After six months' pondering, Mr Inch has identified precious few opportunities to add value in car auctioning. 'The business is becoming commoditised,' he said yesterday.
Customers - both buyers and sellers of second-hand cars - are hard-bitten dealers who keep constant pressure on prices. Volumes are erratic and the company also has to address some self-inflicted damage.
According to Mr Inch, CMA has suffered because previous management cut sales and marketing expenditure in an ill-judged attempt to reduce costs.
As a result, profits for the half- year to 30 April sank from pounds 536,000 to pounds 228,000. The operating profit margin languishes at a paltry 4 per cent.

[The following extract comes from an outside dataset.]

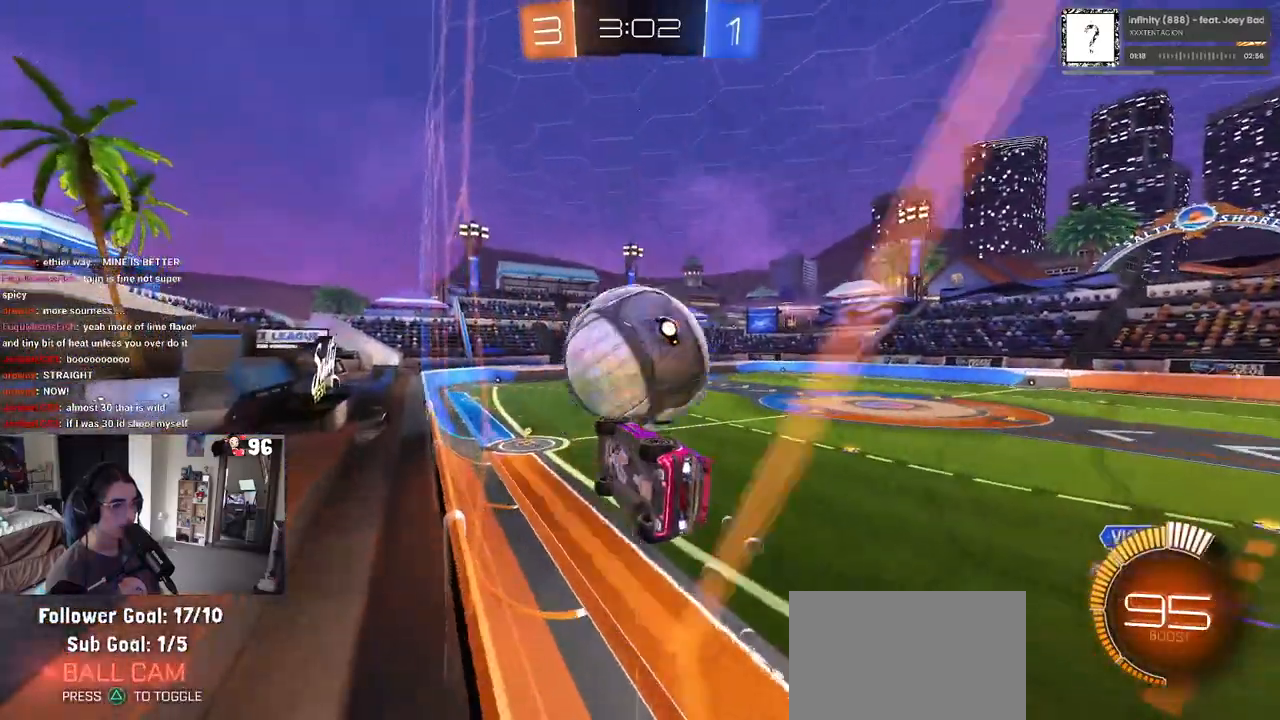
{"buttons": ["R1"], "left_stick": "up", "right_stick": "center"}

The company was pushed to an interim loss by two exceptional items totalling pounds 500,000. About half this was spent writing off the value of new computer software that turned out to be useless. Most of the rest went towards compensating the former joint managing director, Steve Kendall, for loss of office. He left in January.

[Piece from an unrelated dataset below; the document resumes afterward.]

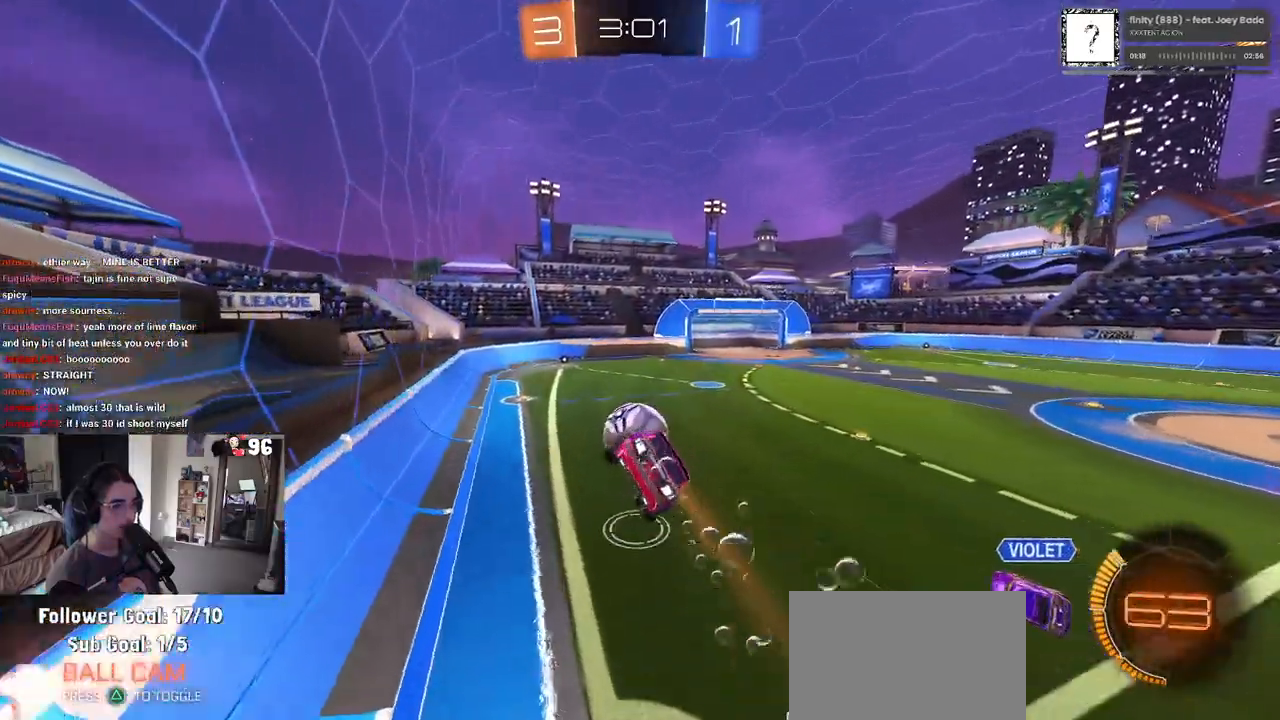
{"buttons": ["R1", "R2"], "left_stick": "center", "right_stick": "center", "events": [[50, "SQUARE", "up"], [67, "left_stick", "center"], [283, "left_stick", "down"], [400, "left_stick", "center"]]}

On the brighter side, Mr Inch has developped a potentially promising plan for the future.
He wants to reduce the group's dependence on auctioneering and expand as a 'used car disposal manager'.
Mr Inch wants CMA to handle the servicing, valetting, valuing and delivery of second-hand motors, as well as holding auctions for them.
The expanded service will be aimed at fleet operators like Cowie or Lex.
The strategy is a sound one but it may be several years before any benefit is seen in terms of profit. In the meantime, CMA has to struggle on with the auctions.
It should make enough in the second half to break even for the current full year.
The best to be hoped for 1995 however, is for CMA to restore profits to 1993 levels. That puts the shares, down 1p at 99p, on a p/e of 22.